*** Block opens ***

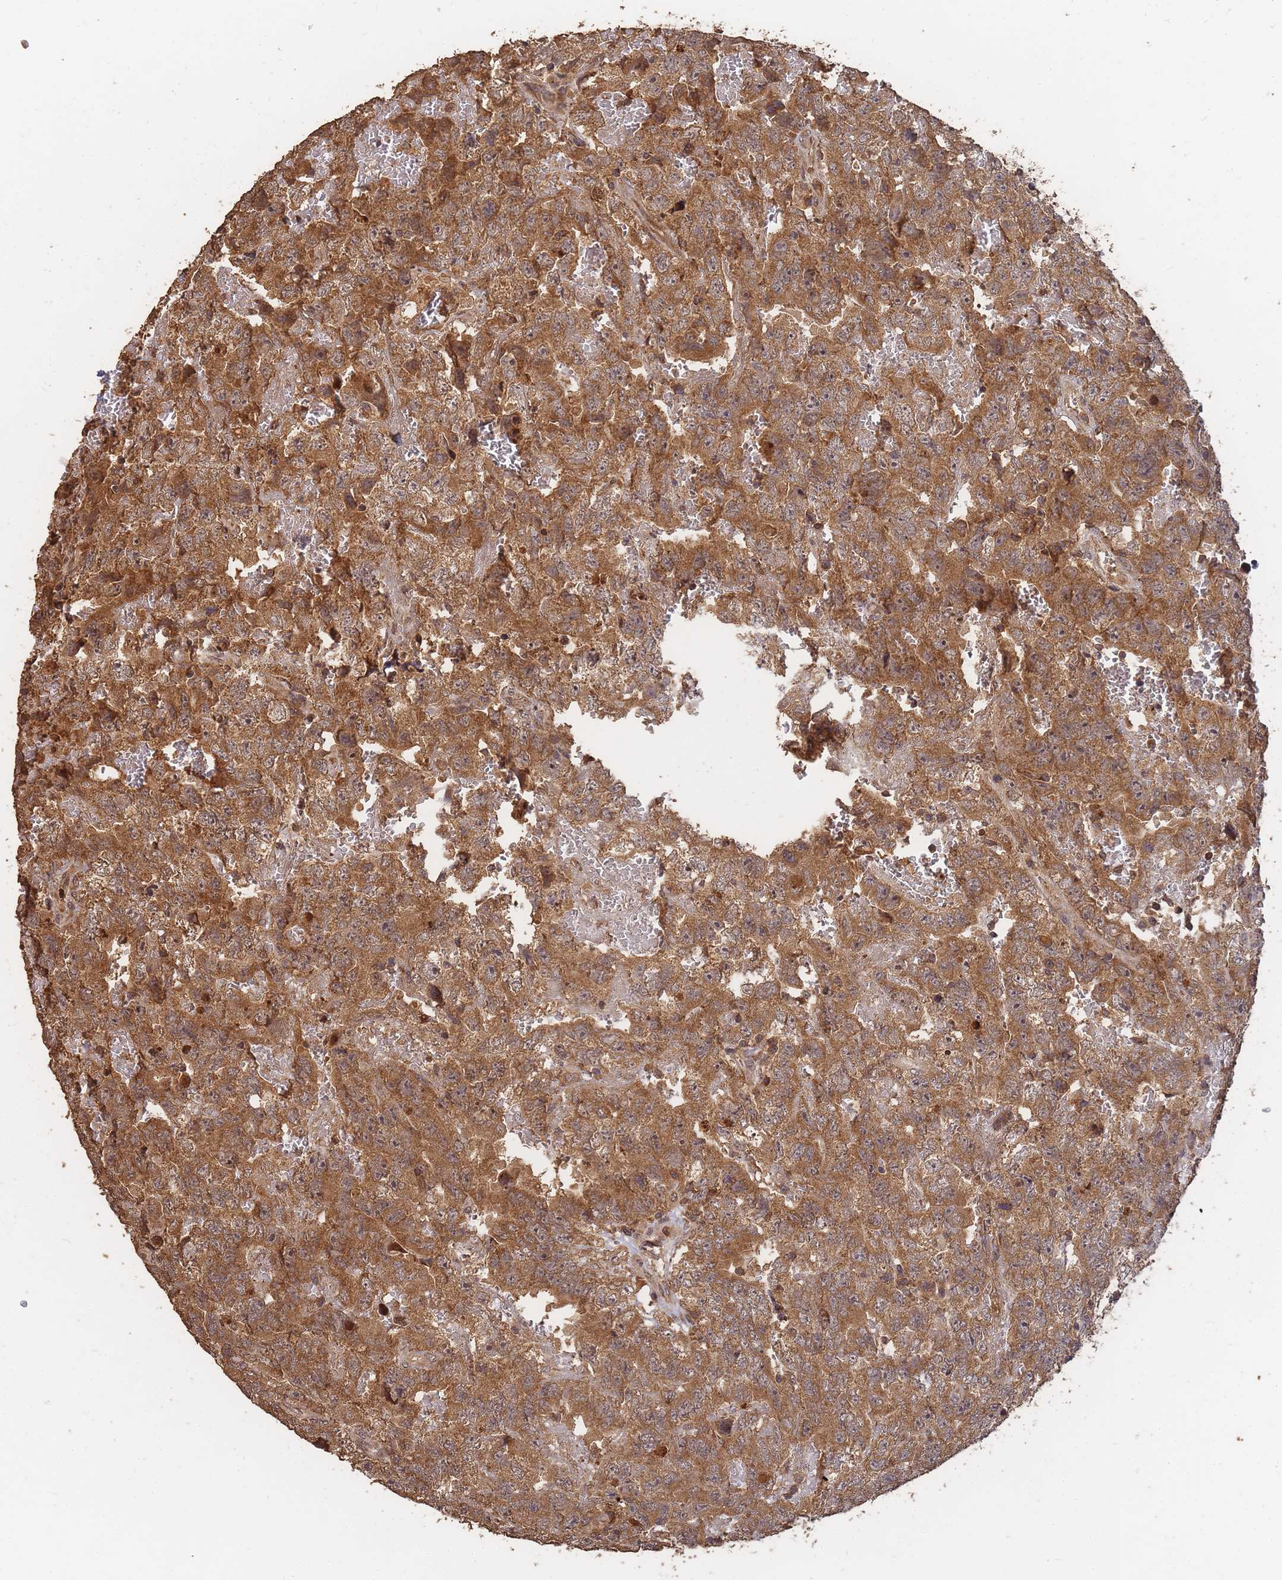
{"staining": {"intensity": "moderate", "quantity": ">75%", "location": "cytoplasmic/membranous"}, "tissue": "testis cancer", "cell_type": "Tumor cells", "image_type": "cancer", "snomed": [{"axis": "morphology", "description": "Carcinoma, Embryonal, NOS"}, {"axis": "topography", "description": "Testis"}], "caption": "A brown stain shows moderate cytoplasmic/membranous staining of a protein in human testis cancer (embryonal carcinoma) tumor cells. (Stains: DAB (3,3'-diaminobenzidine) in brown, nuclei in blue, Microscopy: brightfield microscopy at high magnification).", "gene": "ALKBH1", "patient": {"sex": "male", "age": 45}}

*** Block closes ***
*** Block opens ***

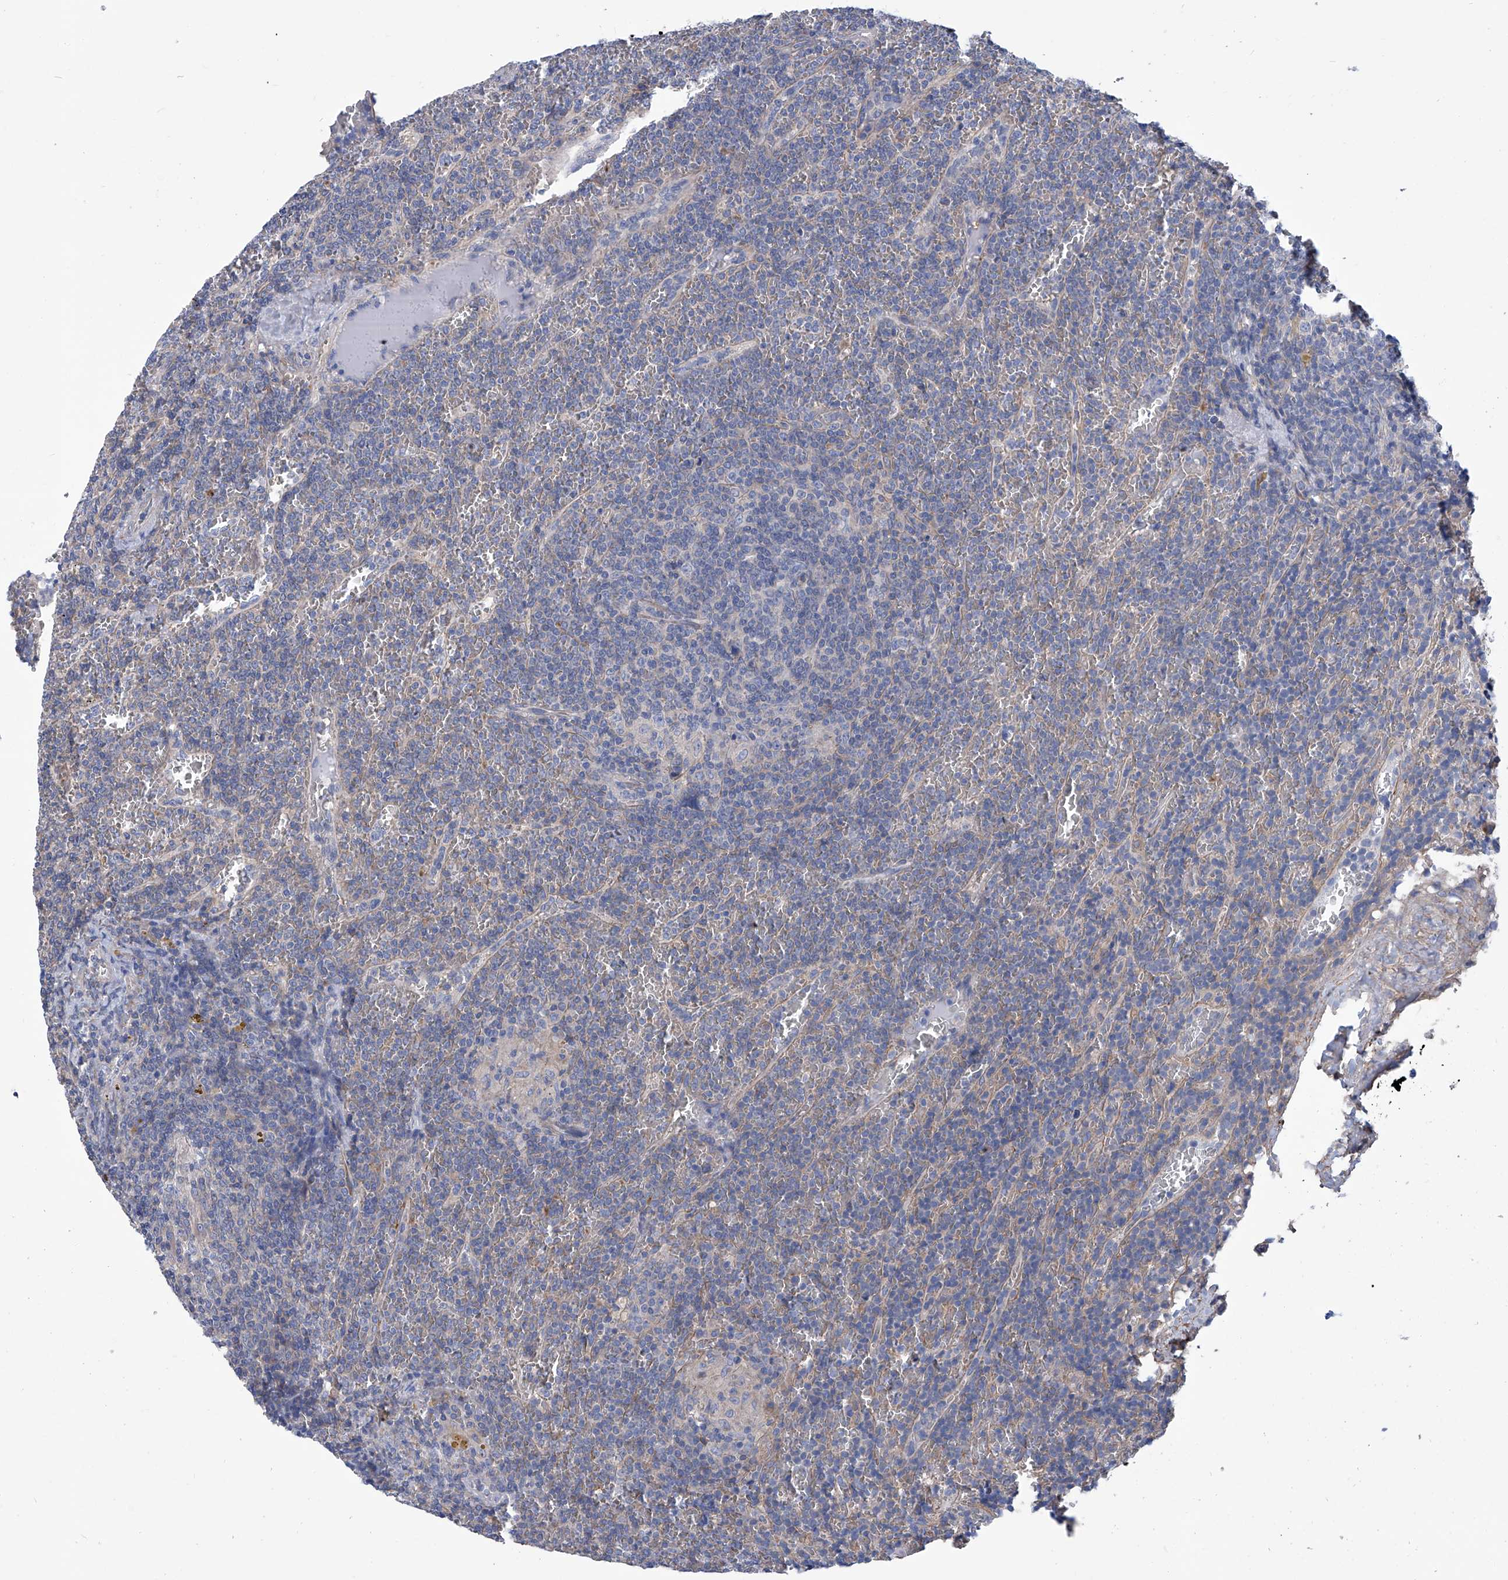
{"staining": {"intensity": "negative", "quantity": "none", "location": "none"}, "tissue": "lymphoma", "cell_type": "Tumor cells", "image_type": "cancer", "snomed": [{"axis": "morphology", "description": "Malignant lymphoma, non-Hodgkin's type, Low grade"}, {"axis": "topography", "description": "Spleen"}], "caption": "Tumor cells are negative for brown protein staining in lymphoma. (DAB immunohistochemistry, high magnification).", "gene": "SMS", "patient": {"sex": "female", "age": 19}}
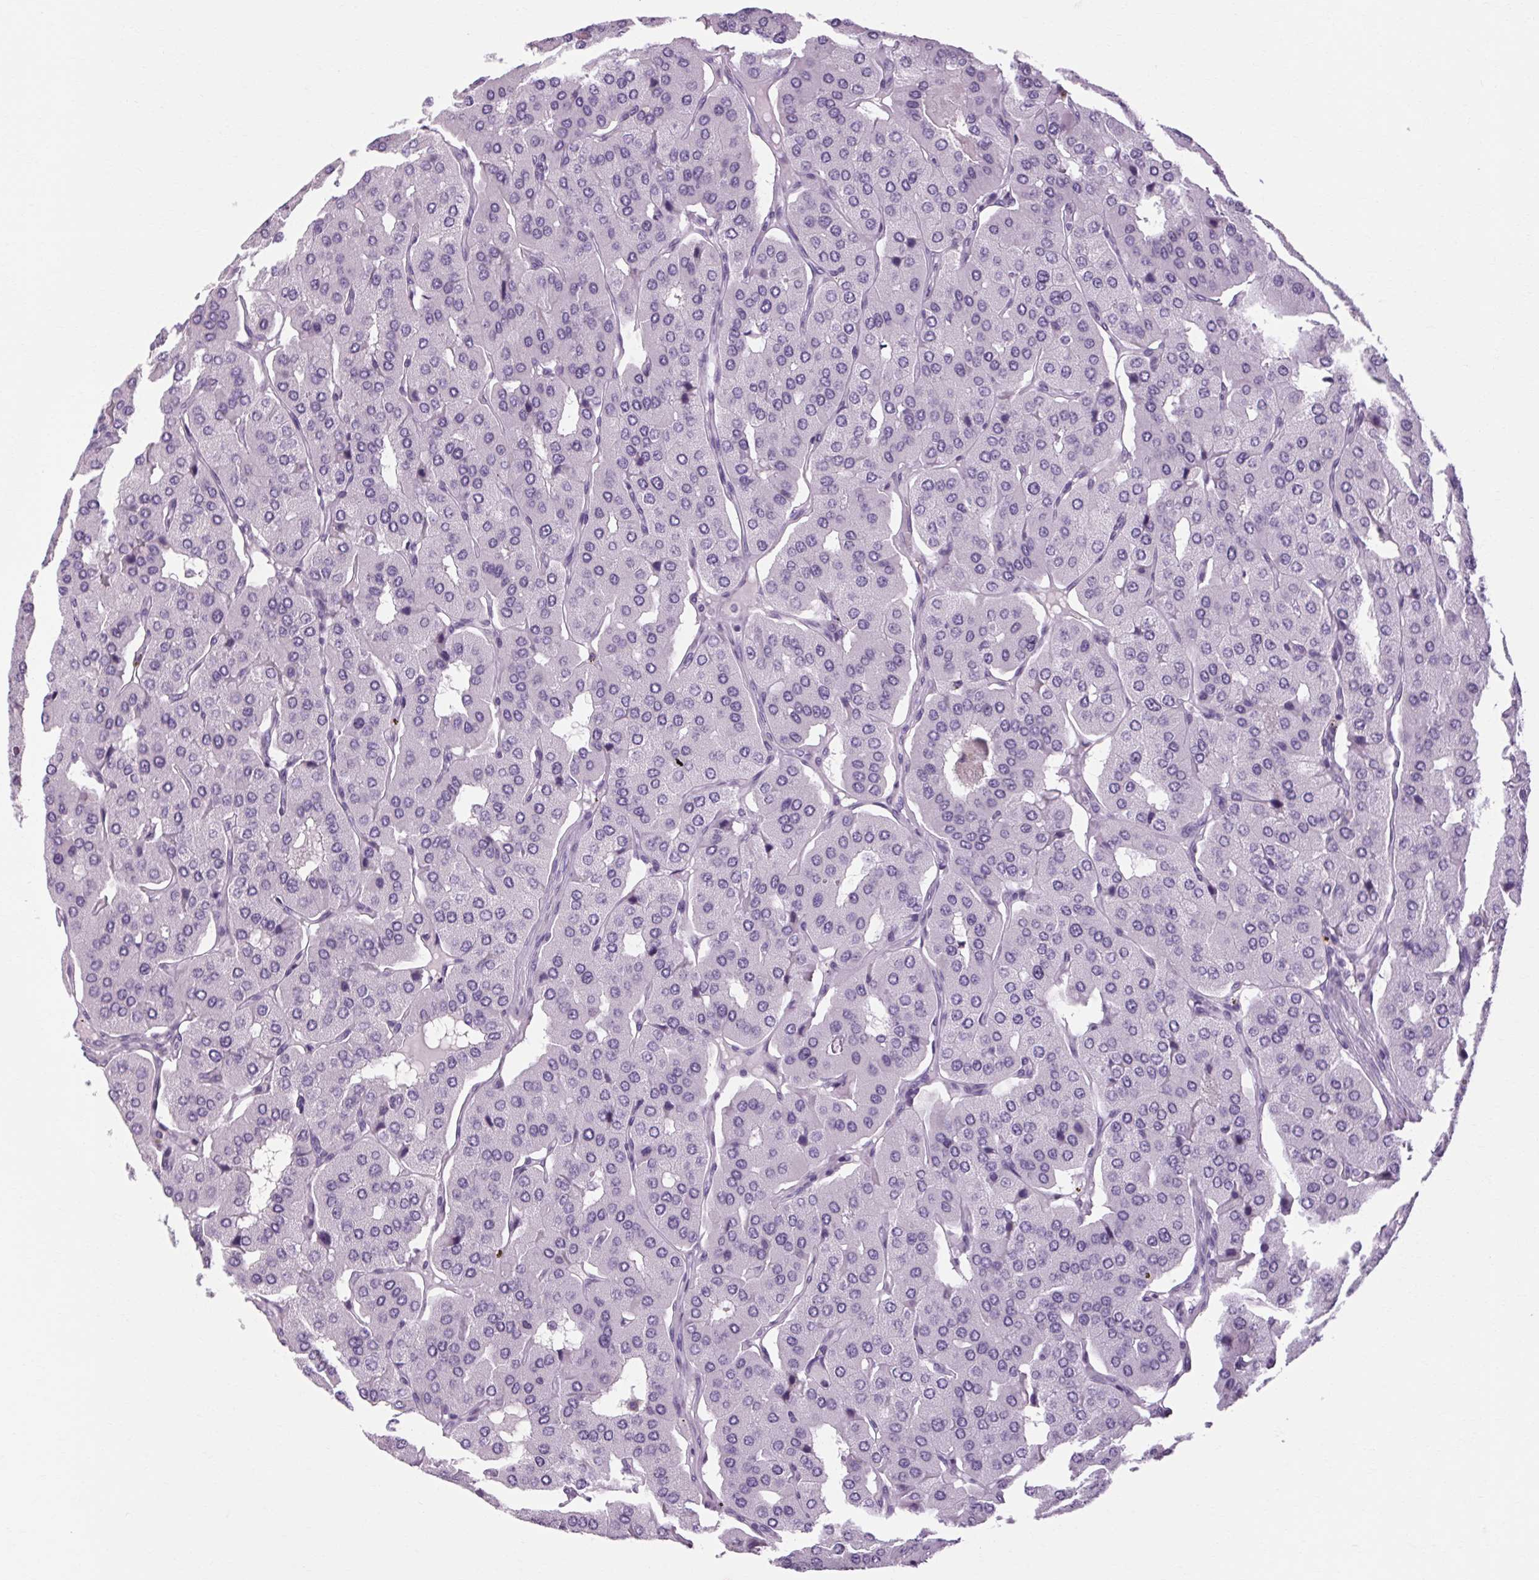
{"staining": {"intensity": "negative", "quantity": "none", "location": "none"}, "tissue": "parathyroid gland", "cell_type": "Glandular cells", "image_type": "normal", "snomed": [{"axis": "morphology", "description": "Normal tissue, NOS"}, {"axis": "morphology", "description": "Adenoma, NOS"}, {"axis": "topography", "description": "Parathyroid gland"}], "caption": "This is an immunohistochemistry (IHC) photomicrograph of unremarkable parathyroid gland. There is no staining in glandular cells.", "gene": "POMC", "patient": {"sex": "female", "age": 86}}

*** Block closes ***
*** Block opens ***

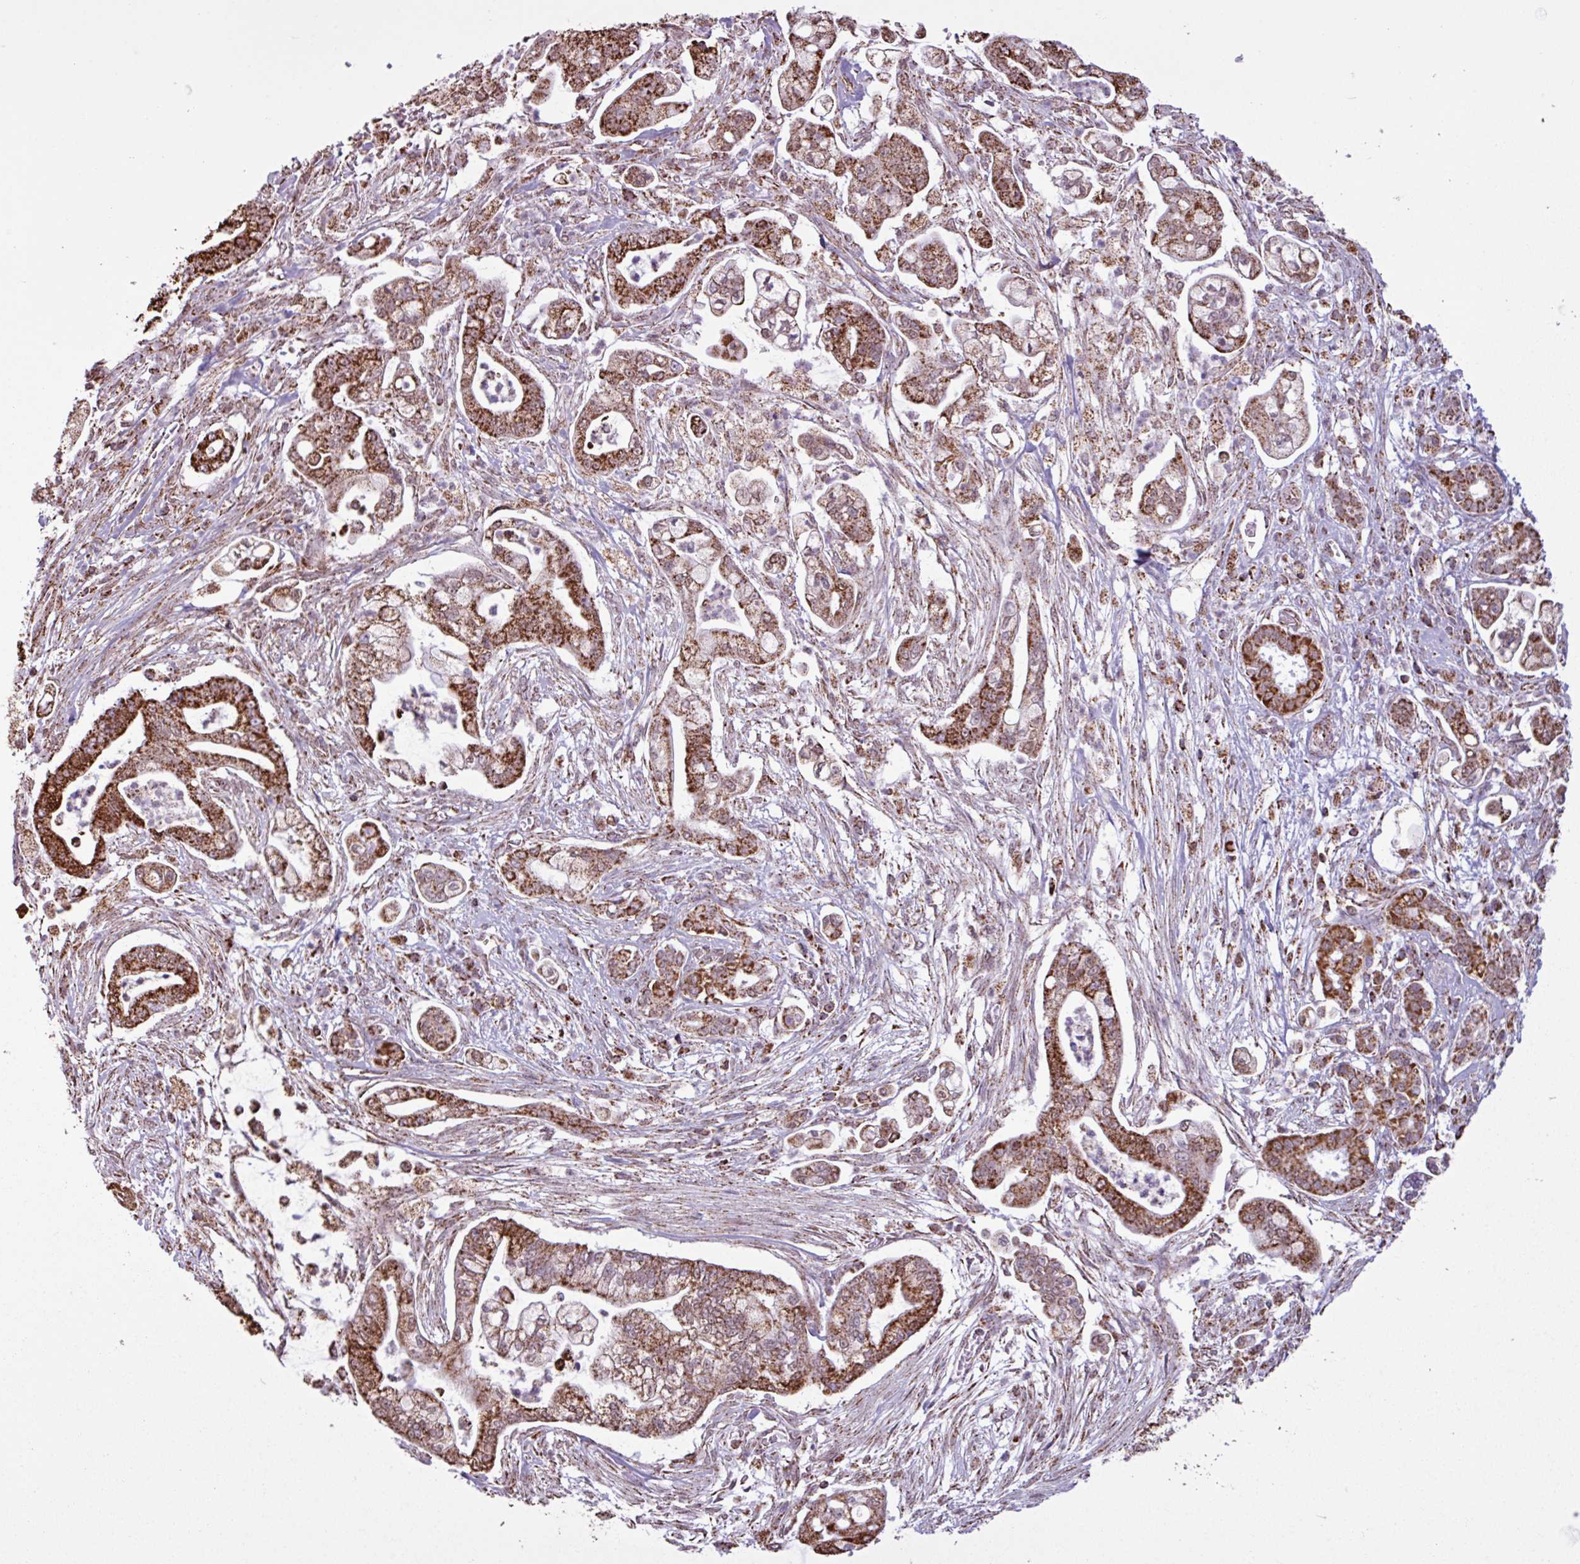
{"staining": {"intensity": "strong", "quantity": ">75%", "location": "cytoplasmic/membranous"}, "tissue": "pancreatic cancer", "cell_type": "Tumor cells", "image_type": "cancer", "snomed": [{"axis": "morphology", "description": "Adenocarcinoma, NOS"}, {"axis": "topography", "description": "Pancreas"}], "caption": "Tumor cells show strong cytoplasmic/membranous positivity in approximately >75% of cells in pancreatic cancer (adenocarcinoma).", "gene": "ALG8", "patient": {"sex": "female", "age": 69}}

*** Block closes ***

- _What this task involves_
For each line of the material that contains the word "cytoplasmic", make a copy.

- _Response to the exercise_
{"staining": {"intensity": "moderate", "quantity": ">75%", "location": "cytoplasmic/membranous"}, "tissue": "testis cancer", "cell_type": "Tumor cells", "image_type": "cancer", "snomed": [{"axis": "morphology", "description": "Carcinoma, Embryonal, NOS"}, {"axis": "topography", "description": "Testis"}], "caption": "A brown stain shows moderate cytoplasmic/membranous staining of a protein in human testis cancer (embryonal carcinoma) tumor cells. (Stains: DAB (3,3'-diaminobenzidine) in brown, nuclei in blue, Microscopy: brightfield microscopy at high magnification).", "gene": "ALKBH1", "patient": {"sex": "male", "age": 45}}
{"staining": {"intensity": "strong", "quantity": ">75%", "location": "cytoplasmic/membranous"}, "tissue": "pancreatic cancer", "cell_type": "Tumor cells", "image_type": "cancer", "snomed": [{"axis": "morphology", "description": "Adenocarcinoma, NOS"}, {"axis": "topography", "description": "Pancreas"}], "caption": "Tumor cells show strong cytoplasmic/membranous positivity in approximately >75% of cells in pancreatic cancer (adenocarcinoma).", "gene": "ALG8", "patient": {"sex": "female", "age": 69}}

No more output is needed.